▸ **THE EXERCISE**
Rewrite each of the items below as a JSON list of strings, one string per line, omitting blank lines and leaving the pictures out.

-------------------------

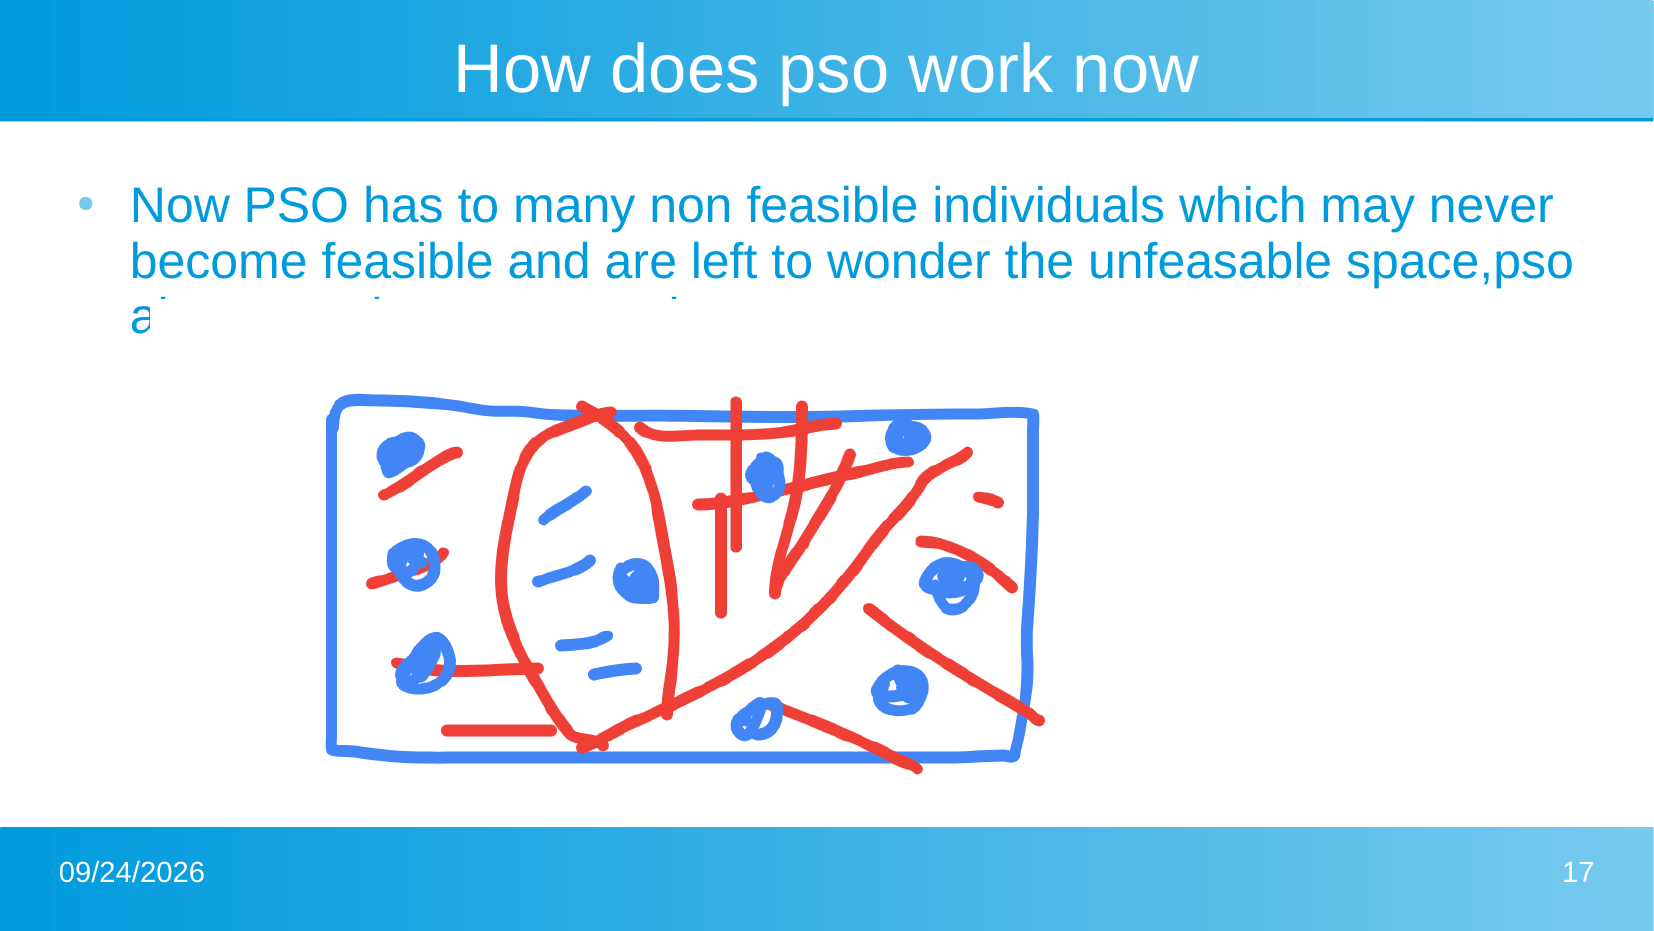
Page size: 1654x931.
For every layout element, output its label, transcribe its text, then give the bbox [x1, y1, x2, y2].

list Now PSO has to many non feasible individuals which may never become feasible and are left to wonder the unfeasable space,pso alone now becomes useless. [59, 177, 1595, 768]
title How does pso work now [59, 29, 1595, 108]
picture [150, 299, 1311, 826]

-------------------------

▸ **REPLY TO THE EXERCISE**
[
  "Page size: 1654x931.",
  "For every layout element, output its label, transcribe its text, then give the bbox [x1, y1, x2, y2].",
  "list Now PSO has to many non feasible individuals which may never become feasible and are left to wonder the unfeasable space,pso alone now becomes useless. [59, 177, 1595, 768]",
  "title How does pso work now [59, 29, 1595, 108]",
  "picture [150, 299, 1311, 826]"
]